## INSTRUCTIONS TO FOLLOW
Using the listing below, report all lines holding the word "center".

## SUPPLIED DATA

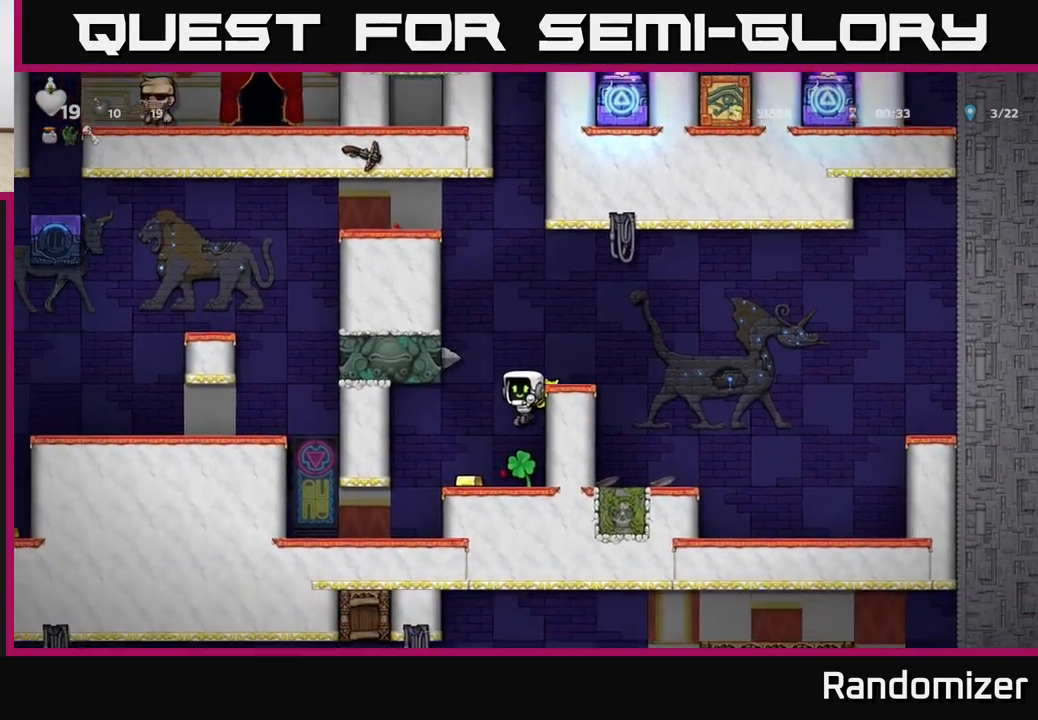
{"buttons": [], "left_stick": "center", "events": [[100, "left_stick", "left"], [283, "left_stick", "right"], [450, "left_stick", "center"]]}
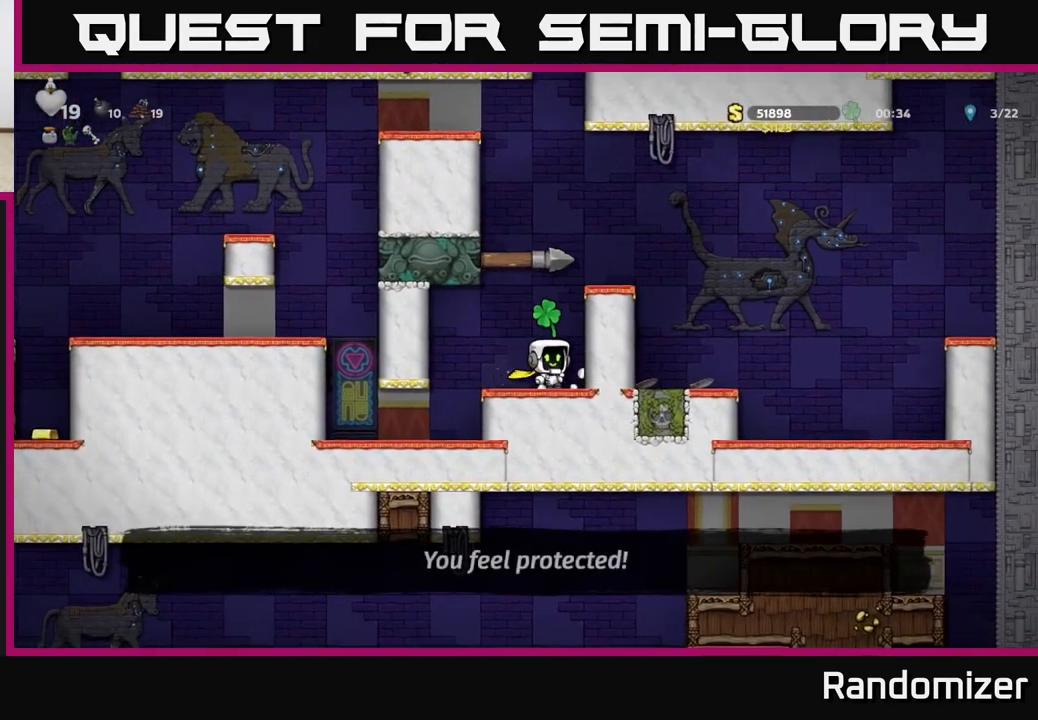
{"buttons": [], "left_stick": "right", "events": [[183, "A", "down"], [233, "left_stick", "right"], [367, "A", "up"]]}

--

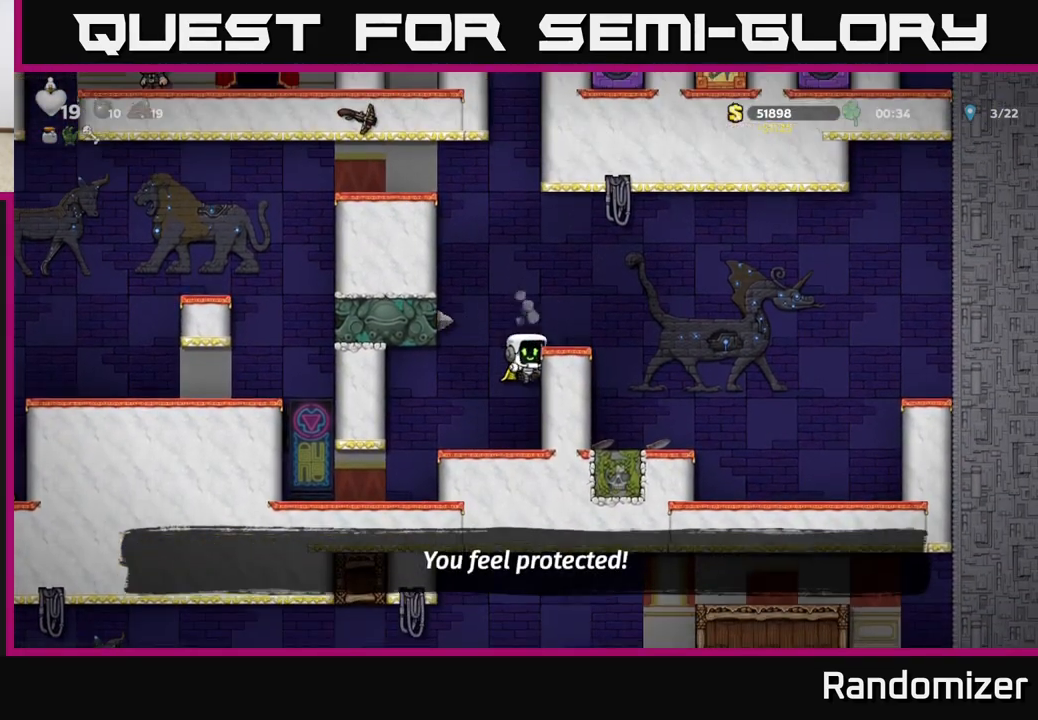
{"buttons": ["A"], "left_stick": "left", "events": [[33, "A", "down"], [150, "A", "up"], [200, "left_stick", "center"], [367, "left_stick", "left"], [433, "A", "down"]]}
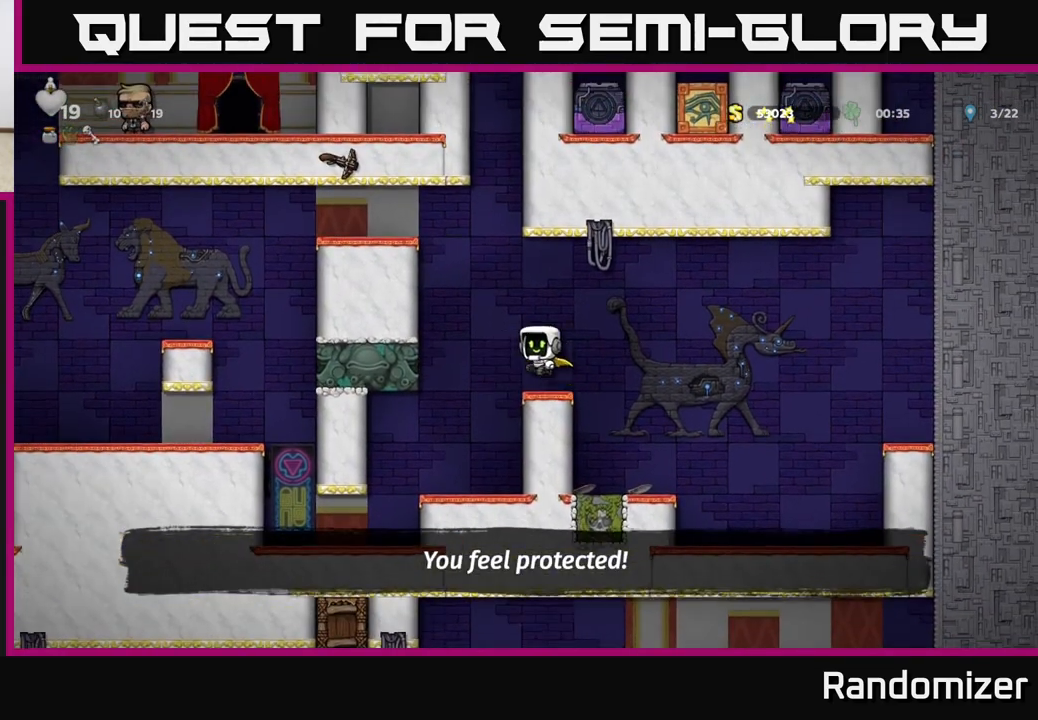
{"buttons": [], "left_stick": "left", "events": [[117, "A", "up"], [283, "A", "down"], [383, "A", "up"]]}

...

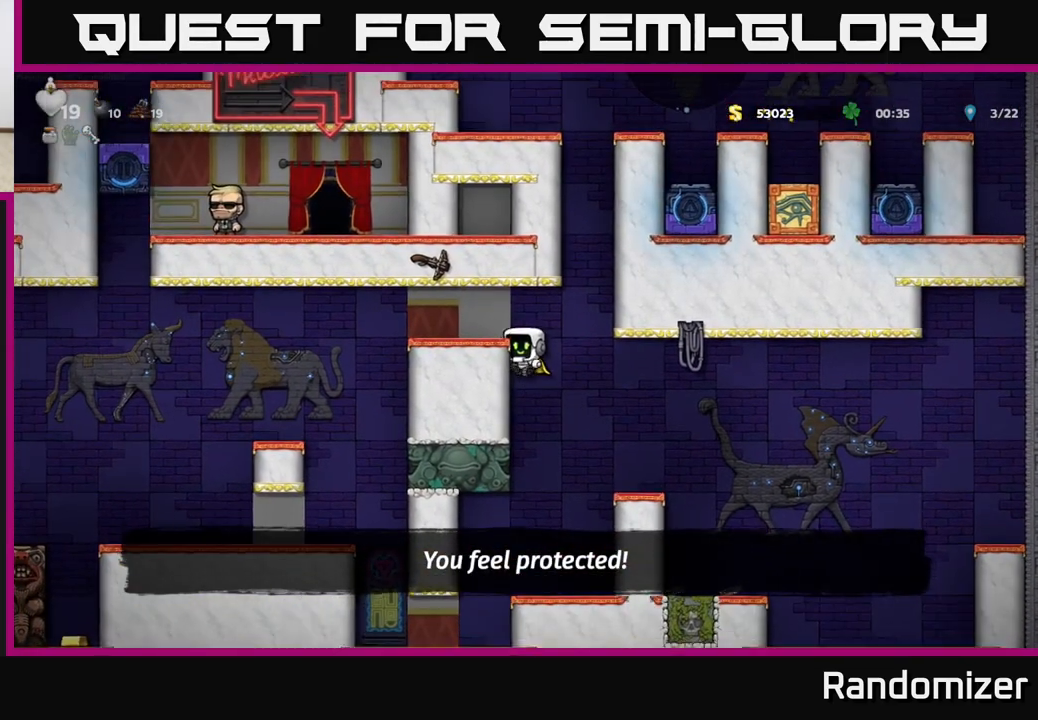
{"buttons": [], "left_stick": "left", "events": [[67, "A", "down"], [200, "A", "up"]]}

## WORKED SOLUTION
{"buttons": [], "left_stick": "center", "events": [[100, "left_stick", "left"], [283, "left_stick", "right"], [450, "left_stick", "center"]]}
{"buttons": ["A"], "left_stick": "left", "events": [[33, "A", "down"], [150, "A", "up"], [200, "left_stick", "center"], [367, "left_stick", "left"], [433, "A", "down"]]}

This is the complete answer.